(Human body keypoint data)
-------------------------
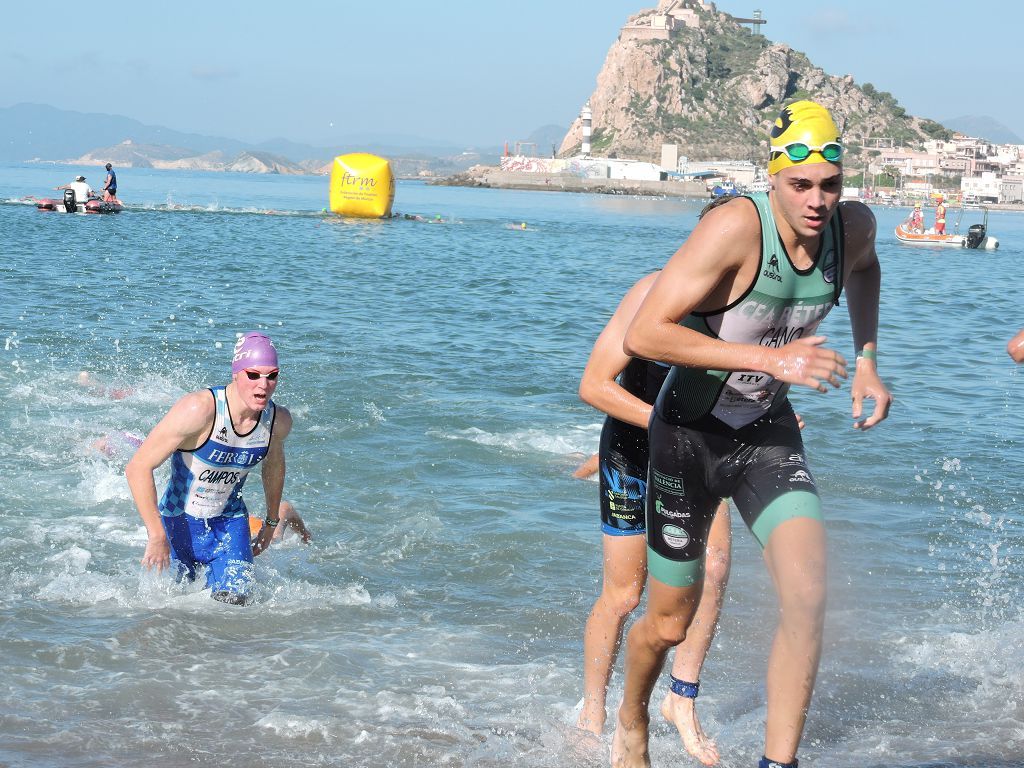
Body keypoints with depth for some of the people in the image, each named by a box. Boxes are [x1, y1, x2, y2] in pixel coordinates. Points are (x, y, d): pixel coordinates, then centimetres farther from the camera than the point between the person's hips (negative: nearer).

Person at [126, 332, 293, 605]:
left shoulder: (278, 421, -11)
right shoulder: (200, 409, -30)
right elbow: (138, 468, -28)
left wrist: (272, 521, 24)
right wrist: (157, 536, -28)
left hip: (230, 523, 4)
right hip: (179, 521, -4)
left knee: (234, 601, -8)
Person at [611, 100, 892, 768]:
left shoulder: (854, 226, -10)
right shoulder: (737, 226, -28)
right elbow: (643, 336, -33)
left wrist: (867, 361, 6)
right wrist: (771, 358, -36)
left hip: (769, 435, 4)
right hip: (690, 434, -4)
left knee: (808, 597, -20)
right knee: (670, 624, 10)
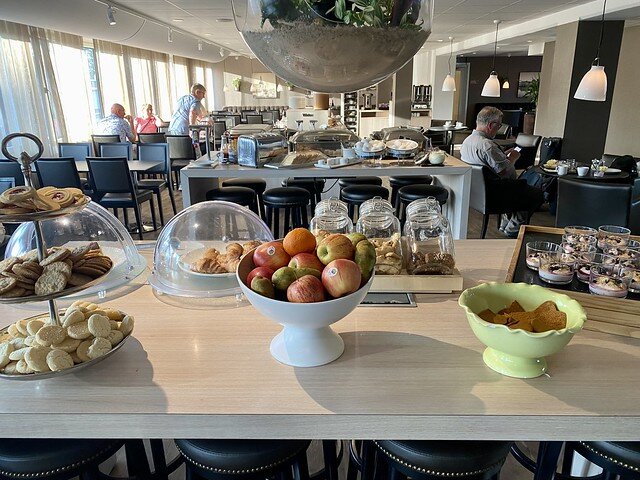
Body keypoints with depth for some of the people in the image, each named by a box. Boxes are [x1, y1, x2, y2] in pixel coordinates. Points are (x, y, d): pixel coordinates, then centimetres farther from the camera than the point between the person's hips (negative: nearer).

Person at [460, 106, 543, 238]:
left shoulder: (467, 140, 4)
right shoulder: (487, 145, -28)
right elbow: (505, 171, -27)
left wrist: (504, 155, 10)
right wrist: (512, 158, -8)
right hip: (494, 194, -10)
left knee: (521, 186, 31)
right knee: (537, 193, 5)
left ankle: (505, 224, 32)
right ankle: (512, 229, 13)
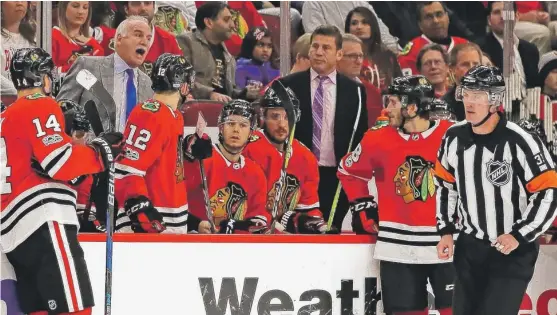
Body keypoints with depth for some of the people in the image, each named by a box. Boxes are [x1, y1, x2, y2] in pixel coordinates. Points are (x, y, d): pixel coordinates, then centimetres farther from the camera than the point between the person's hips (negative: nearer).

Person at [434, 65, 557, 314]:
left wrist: (518, 236, -20)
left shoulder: (520, 143, -21)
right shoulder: (454, 137, -1)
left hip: (514, 252, -6)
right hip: (469, 247, 6)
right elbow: (446, 184, 15)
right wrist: (446, 231, 10)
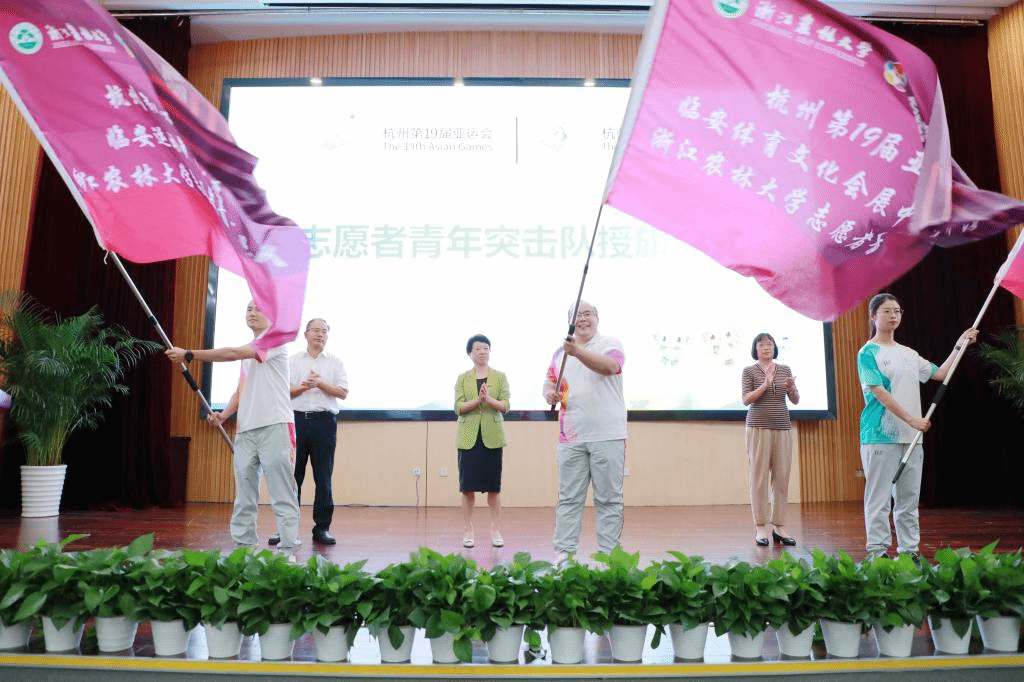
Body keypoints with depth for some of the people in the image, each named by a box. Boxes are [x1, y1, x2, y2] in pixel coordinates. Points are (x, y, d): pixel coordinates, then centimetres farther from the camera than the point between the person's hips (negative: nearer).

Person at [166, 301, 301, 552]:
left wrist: (189, 355, -13)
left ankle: (289, 547, -4)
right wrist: (224, 414, 6)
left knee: (281, 492, -7)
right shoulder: (247, 353, 22)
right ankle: (243, 545, 15)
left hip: (274, 426, -8)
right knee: (244, 494, 8)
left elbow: (232, 353, -15)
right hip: (245, 429, 8)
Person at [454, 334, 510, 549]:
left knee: (494, 486, 3)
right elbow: (458, 407, -4)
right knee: (468, 487, 1)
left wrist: (489, 399, -21)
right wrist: (478, 400, -19)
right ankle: (468, 531, 12)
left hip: (492, 437, 0)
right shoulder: (462, 378, 7)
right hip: (468, 437, 0)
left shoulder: (500, 377, 6)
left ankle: (495, 530, 13)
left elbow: (505, 405, -3)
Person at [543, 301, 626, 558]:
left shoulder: (611, 343, 1)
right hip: (570, 437, 4)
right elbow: (550, 380, 20)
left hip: (607, 435, -4)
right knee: (568, 498, 6)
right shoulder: (561, 351, 16)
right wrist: (549, 392, -5)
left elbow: (609, 365, -20)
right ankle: (564, 551, 12)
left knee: (609, 498, 2)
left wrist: (578, 352, -36)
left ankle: (608, 553, 10)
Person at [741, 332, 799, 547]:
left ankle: (779, 526, 10)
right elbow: (746, 400, -6)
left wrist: (791, 388, -11)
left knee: (782, 477, 2)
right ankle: (760, 527, 2)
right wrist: (766, 384, -17)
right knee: (759, 477, -3)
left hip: (782, 428, 3)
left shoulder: (785, 370, 13)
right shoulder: (749, 371, 3)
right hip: (759, 427, -3)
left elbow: (796, 401, 10)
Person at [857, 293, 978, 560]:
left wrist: (960, 345, 19)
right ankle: (877, 551, 1)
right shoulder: (868, 352, -4)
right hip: (880, 434, -7)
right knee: (879, 496, -4)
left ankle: (909, 550, 17)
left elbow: (939, 374, 23)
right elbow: (878, 392, -12)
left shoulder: (909, 354, 18)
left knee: (909, 496, 9)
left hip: (911, 436, 7)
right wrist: (912, 419, -17)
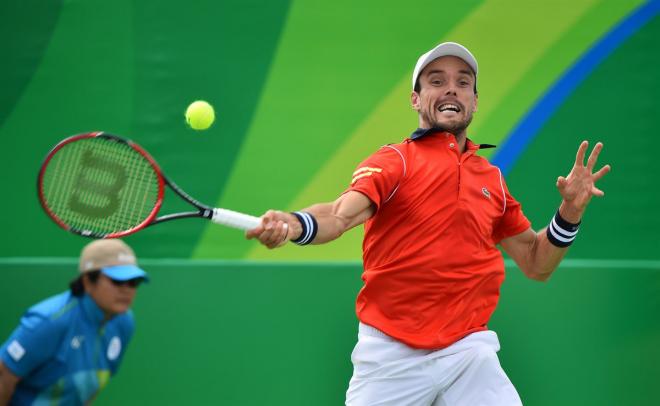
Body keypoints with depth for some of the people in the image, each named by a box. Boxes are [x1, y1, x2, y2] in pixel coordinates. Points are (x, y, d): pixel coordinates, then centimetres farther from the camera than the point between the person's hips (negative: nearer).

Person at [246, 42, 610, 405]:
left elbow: (535, 263, 20)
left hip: (469, 354, 3)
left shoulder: (492, 178, 13)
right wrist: (294, 225, -39)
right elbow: (342, 214, -18)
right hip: (390, 357, -3)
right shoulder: (395, 160, 0)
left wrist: (570, 211, 4)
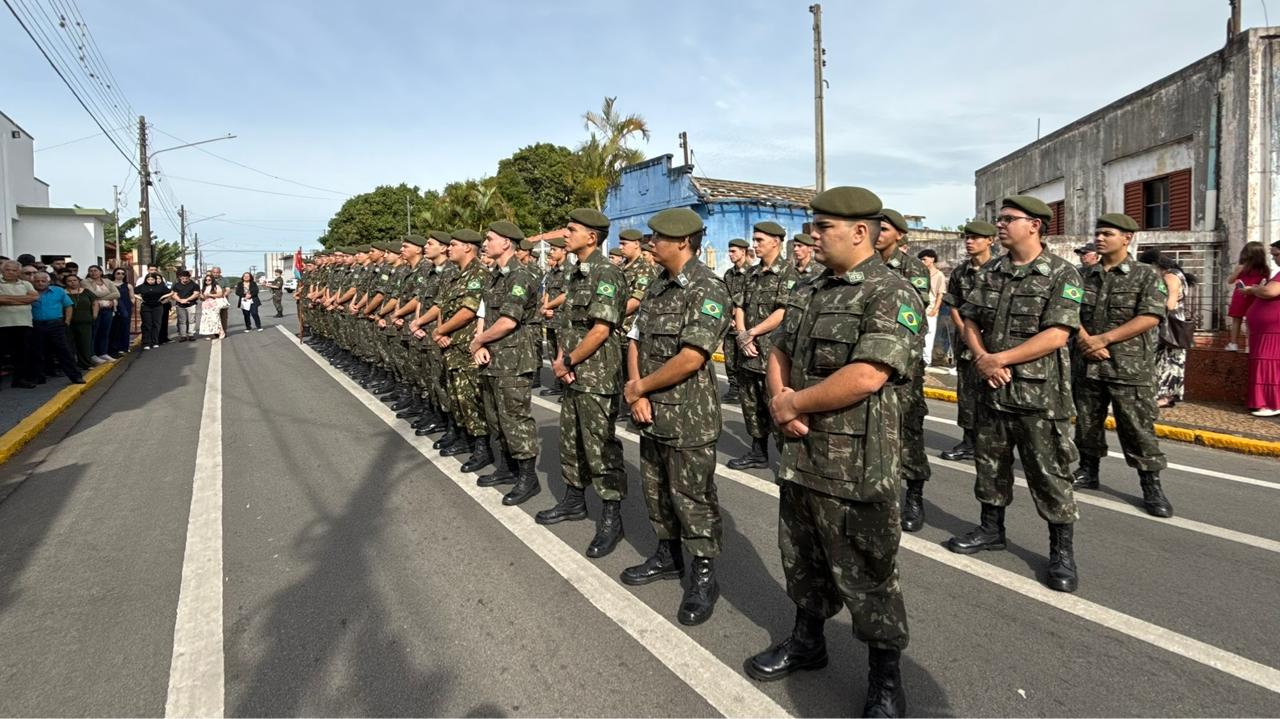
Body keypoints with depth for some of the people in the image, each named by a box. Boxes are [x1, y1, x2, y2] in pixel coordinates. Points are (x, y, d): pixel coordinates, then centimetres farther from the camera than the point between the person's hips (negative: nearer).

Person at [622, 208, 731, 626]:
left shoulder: (707, 290, -16)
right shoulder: (658, 286, 11)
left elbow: (690, 359, -23)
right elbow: (635, 340, 11)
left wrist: (639, 388, -12)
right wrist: (636, 390, -5)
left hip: (689, 419, -8)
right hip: (652, 414, 8)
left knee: (693, 499, 3)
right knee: (657, 491, 19)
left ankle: (704, 578, 19)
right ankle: (668, 556, 38)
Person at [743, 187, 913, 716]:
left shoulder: (891, 293, -15)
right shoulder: (809, 291, 11)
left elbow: (865, 378, -25)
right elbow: (779, 352, 14)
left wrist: (792, 402, -14)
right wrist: (779, 401, -7)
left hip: (855, 468, -7)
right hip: (799, 456, 8)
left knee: (867, 579, 8)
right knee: (802, 562, 22)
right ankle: (807, 641, 43)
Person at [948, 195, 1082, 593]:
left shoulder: (1062, 274, -8)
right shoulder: (991, 272, 9)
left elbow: (1057, 335, -16)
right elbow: (970, 321, 8)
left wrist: (1001, 359, -16)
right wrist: (981, 358, -10)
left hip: (1040, 393, -6)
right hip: (993, 388, 6)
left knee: (1049, 473, 2)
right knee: (990, 463, 16)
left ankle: (1062, 552, 17)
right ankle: (991, 530, 33)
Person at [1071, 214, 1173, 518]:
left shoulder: (1146, 275, 0)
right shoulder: (1084, 275, 11)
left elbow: (1149, 318, -11)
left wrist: (1103, 339, -16)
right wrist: (1084, 339, -12)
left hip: (1130, 367, -4)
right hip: (1087, 365, 4)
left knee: (1137, 428, -1)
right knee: (1086, 422, 12)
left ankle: (1151, 486, 10)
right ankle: (1088, 472, 28)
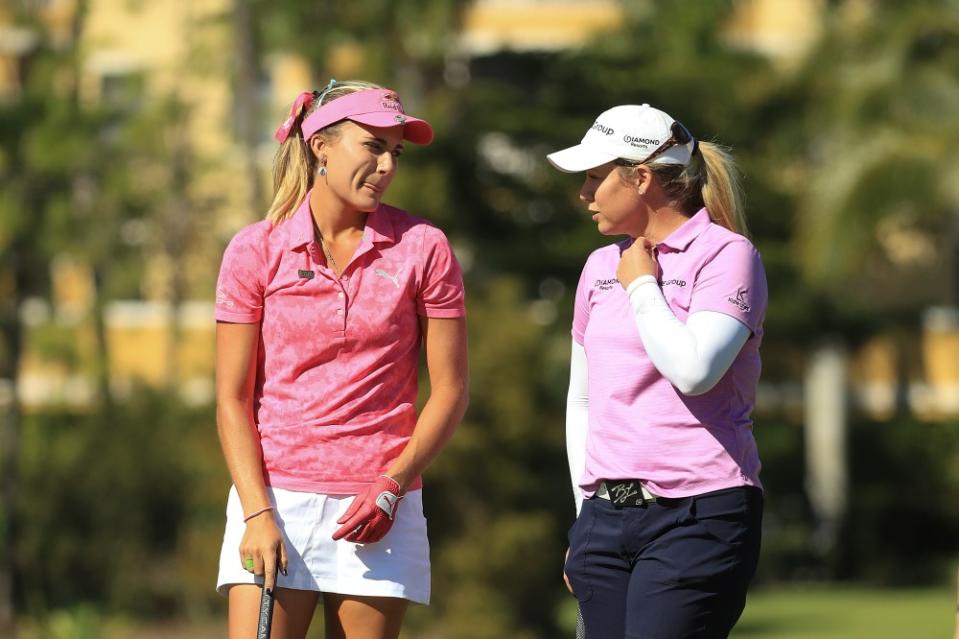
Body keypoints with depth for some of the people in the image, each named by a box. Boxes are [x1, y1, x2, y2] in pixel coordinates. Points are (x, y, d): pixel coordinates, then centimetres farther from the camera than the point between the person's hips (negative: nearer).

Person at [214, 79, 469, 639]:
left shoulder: (423, 249, 2)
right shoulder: (255, 251, 2)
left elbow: (450, 392, 4)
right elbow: (233, 399, 2)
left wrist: (393, 484, -8)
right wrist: (258, 513, -8)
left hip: (380, 510, 1)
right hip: (276, 500, -1)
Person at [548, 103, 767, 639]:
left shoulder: (726, 255, -3)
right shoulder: (601, 267, 17)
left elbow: (693, 370, -18)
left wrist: (642, 286, -5)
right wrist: (588, 511, 17)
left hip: (699, 515, -7)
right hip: (606, 518, 7)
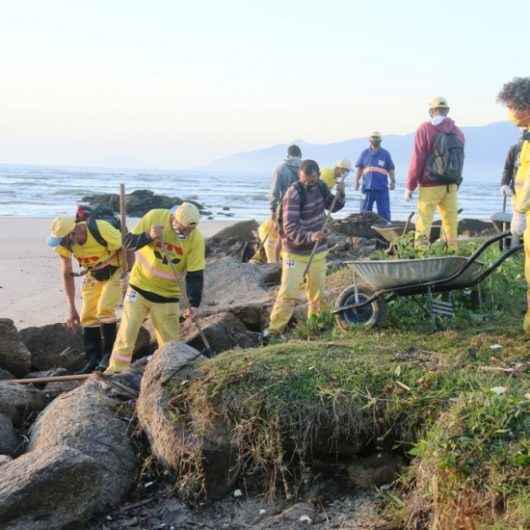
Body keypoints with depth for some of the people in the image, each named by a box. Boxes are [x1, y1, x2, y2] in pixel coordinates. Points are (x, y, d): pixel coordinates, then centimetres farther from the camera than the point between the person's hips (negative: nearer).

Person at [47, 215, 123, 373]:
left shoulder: (102, 229, -35)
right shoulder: (63, 244, -17)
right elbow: (67, 275, -5)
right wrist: (72, 309, -5)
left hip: (115, 271, -5)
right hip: (93, 275, 5)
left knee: (104, 309, -21)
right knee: (87, 316, -1)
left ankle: (109, 354, -6)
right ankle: (93, 359, 11)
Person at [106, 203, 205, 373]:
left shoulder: (196, 238, -15)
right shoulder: (154, 217, -16)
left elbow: (195, 275, -13)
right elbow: (128, 241, -11)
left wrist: (194, 303, -22)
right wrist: (149, 236, -30)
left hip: (167, 294, 0)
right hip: (140, 287, 0)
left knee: (169, 340, 3)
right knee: (127, 332, 2)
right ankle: (116, 369, 15)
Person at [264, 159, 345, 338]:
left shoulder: (320, 186, 0)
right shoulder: (293, 193, -22)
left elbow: (333, 206, 15)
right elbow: (290, 227, -28)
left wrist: (340, 193, -6)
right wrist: (310, 236, -44)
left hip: (318, 250, 6)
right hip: (295, 252, -6)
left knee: (317, 290, 13)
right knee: (288, 292, -10)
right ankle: (274, 329, -1)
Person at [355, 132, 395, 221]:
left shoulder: (385, 154, 8)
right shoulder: (364, 153, 11)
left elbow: (391, 169, 6)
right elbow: (359, 168, 13)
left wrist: (393, 181, -5)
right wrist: (357, 181, 5)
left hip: (382, 187, -1)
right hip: (368, 186, 1)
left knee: (384, 211, -3)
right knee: (365, 209, 4)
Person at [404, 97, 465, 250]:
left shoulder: (425, 129, -5)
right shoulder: (458, 133, 9)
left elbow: (417, 160, -7)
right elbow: (460, 161, 11)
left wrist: (410, 186, -2)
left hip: (430, 186, -5)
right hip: (452, 186, 5)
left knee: (423, 225, -3)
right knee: (451, 223, 7)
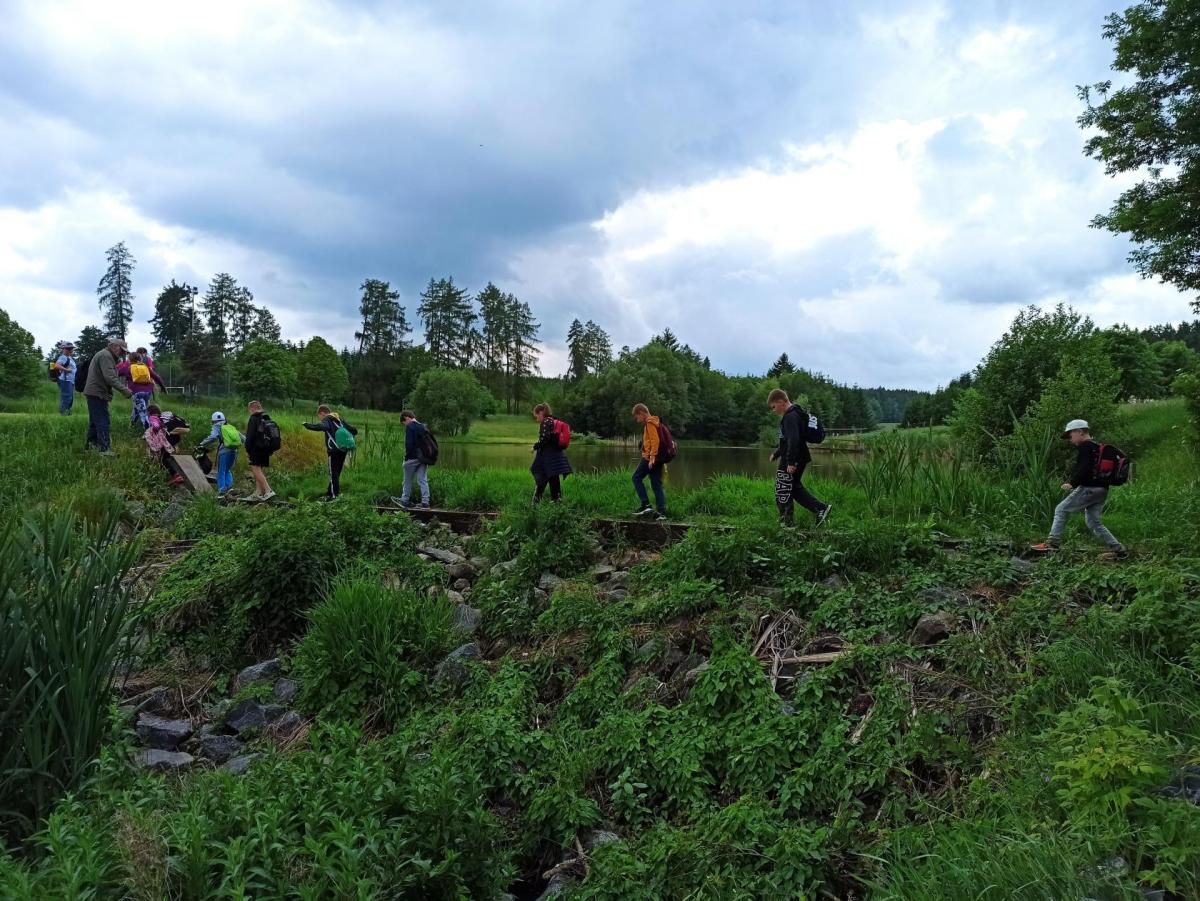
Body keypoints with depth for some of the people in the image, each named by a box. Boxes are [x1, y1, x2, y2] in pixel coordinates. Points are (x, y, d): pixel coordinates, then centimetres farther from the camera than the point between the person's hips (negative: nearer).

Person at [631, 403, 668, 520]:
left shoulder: (649, 423, -10)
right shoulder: (654, 422, 20)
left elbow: (655, 440, -19)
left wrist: (652, 456, -22)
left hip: (649, 458, -9)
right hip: (657, 458, 9)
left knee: (636, 478, 1)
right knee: (657, 485, 6)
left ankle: (646, 505, -5)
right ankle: (662, 512, 1)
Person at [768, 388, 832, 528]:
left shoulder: (790, 417, -19)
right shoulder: (795, 414, 15)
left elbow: (793, 440, -28)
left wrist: (790, 462, -28)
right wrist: (776, 454, 30)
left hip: (791, 462, -10)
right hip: (800, 459, 10)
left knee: (783, 491, 2)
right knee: (794, 487, 20)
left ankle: (786, 522, 11)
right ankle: (821, 509, 13)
-------------------------
**WHAT IS EXPECTED:**
Copy out word for word the part of the records that begins with the line containing "right shoulder: (1084, 275, 11)" and ends with the line containing "left shoulder: (385, 154, 8)", including both of those lines. Leave the pictures out of your answer.

**ANSWER TO THE PROBLEM:**
right shoulder: (1084, 275, 11)
left elbow: (1149, 318, -11)
left wrist: (1103, 339, -16)
right wrist: (1084, 339, -12)
left hip: (1130, 367, -4)
right hip: (1087, 365, 4)
left knee: (1137, 428, -1)
right knee: (1086, 422, 12)
left ankle: (1151, 486, 10)
right ankle: (1088, 472, 28)
Body keypoints with depth for some of the people in the image, each named by a box. Boxes are [x1, y1, x2, y2] in pixel coordinates. Points are (x, y, d): pixel coordinates, then centimetres farther from the camera than the point between the person's hips (negative: nearer).

Person at [214, 79, 469, 639]:
left shoulder: (423, 249, 2)
right shoulder: (255, 251, 2)
left elbow: (450, 392, 4)
right elbow: (233, 399, 2)
left wrist: (393, 484, -8)
right wrist: (258, 513, -8)
left hip: (380, 510, 1)
right hip: (276, 500, -1)
Person at [548, 103, 767, 639]:
left shoulder: (726, 255, -3)
right shoulder: (601, 267, 17)
left elbow: (693, 370, -18)
left wrist: (642, 286, -5)
right wrist: (588, 511, 17)
left hip: (699, 515, -7)
right hip: (606, 518, 7)
Body keypoints with depth for some of the people in the image, each named by a box. Boxes are [x1, y1, x2, y2] in pixel coordinates. Points are (x, y, d): pixel coordinates, then centimetres farther from the camera than the point between the person's hips (negative: nearer).

Person at [47, 215, 123, 373]:
left shoulder: (102, 229, -35)
right shoulder: (63, 244, -17)
right elbow: (67, 275, -5)
right wrist: (72, 309, -5)
left hip: (115, 271, -5)
right hip: (93, 275, 5)
left knee: (104, 309, -21)
right knee: (87, 316, -1)
left ankle: (109, 354, -6)
right ankle: (93, 359, 11)
Person at [106, 203, 205, 373]:
left shoulder: (196, 238, -15)
right shoulder: (154, 217, -16)
left elbow: (195, 275, -13)
right elbow: (128, 241, -11)
left wrist: (194, 303, -22)
right wrist: (149, 236, -30)
left hip: (167, 294, 0)
right hip: (140, 287, 0)
left knee: (169, 340, 3)
right knee: (127, 332, 2)
right ankle: (116, 369, 15)
Person at [264, 159, 345, 338]:
left shoulder: (320, 186, 0)
right shoulder: (293, 193, -22)
left elbow: (333, 206, 15)
right elbow: (290, 227, -28)
left wrist: (340, 193, -6)
right wrist: (310, 236, -44)
left hip: (318, 250, 6)
right hip: (295, 252, -6)
left knee: (317, 290, 13)
right knee: (288, 292, -10)
right ankle: (274, 329, -1)
Person at [355, 132, 395, 221]:
left shoulder: (385, 154, 8)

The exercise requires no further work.